Der BGH gelangte nun zu der Auffassung, das Kreditinstitut sei seinen
Verpflichtungen aus dem mit ihren Bankkunden geschlossenen Girovertrag
nicht ausreichend nachgekommen und habe Warn- bzw. Hinweispflichten
verletzt. Solche Warnpflichten bestehen regelmäßig im Falle der
drohenden Veruntreuung von Kundengeldern oder einem Vollmachtsmißbrauch.

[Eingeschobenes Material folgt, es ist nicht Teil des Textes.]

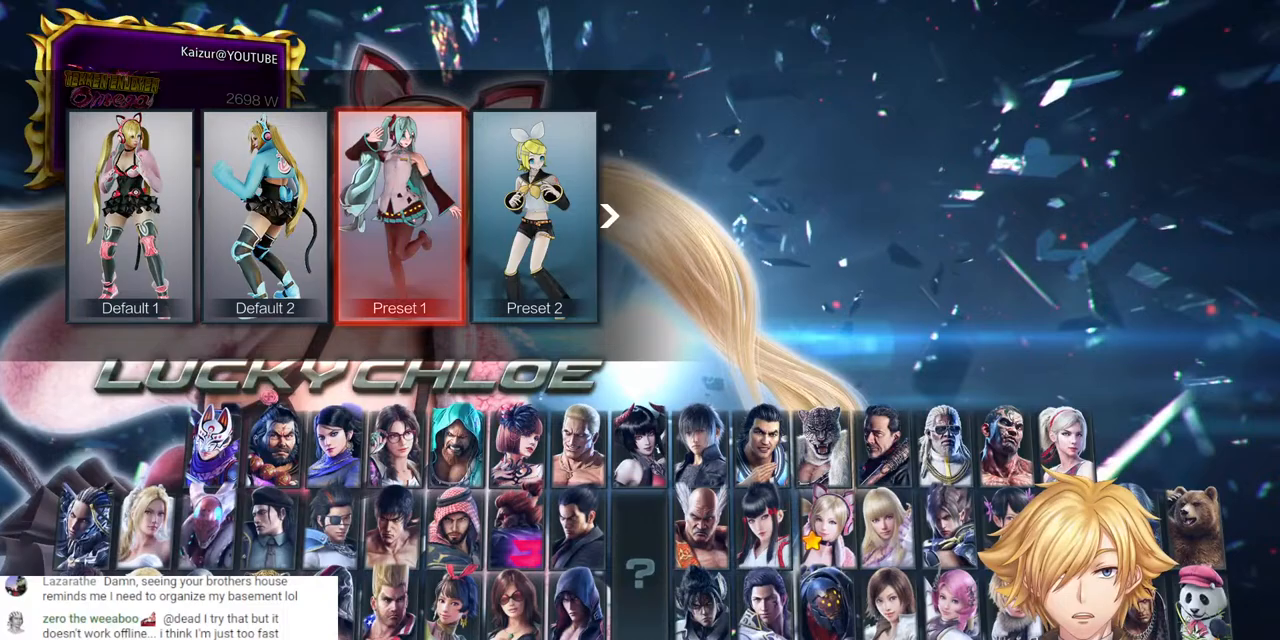
{"buttons": [], "left_stick": "center", "right_stick": "center", "events": [[167, "DPAD_RIGHT", "up"], [400, "R1", "down"], [483, "R1", "up"]]}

An der Erfüllung einer solchen Warnpflicht sei die Bank auch nicht
durch das von ihr zu beachtende Bankgeheimnis gehindert, so der BGH
weiter. Die Erfüllung des Bankgeheimnisses gegenüber einem Kunden müsse
im Einzelfall hinter den Vermögensinteressen eines anderen Kunden
zurücktreten. Wenn also die Bank einen massiven Verdacht hegt, einer
ihrer Kunden könnte gegenüber einem anderen Kunden eine Straftat
begehen, so muss die Bank ggf. ihre gegenüber dem einen Kunden
bestehende Pflicht der Wahrung des Bankgeheimnisses verletzen, um
seiner in diesem Falle höher zu bewertenden Warnpflicht gegenüber den
betroffenen Kunden nachkommen zu können.
Derartige Warnpflichten einer Bank können auch gegenüber Dritten
bestehen, die nicht zu deren Kundenkreis zählen, aber dennoch mit ihr
in Verbindung treten. So kann auch die Bank eines Zahlungsempfängers im
Einzelfall Warn- und Hinweispflichten gegenüber dem Einzahler treffen.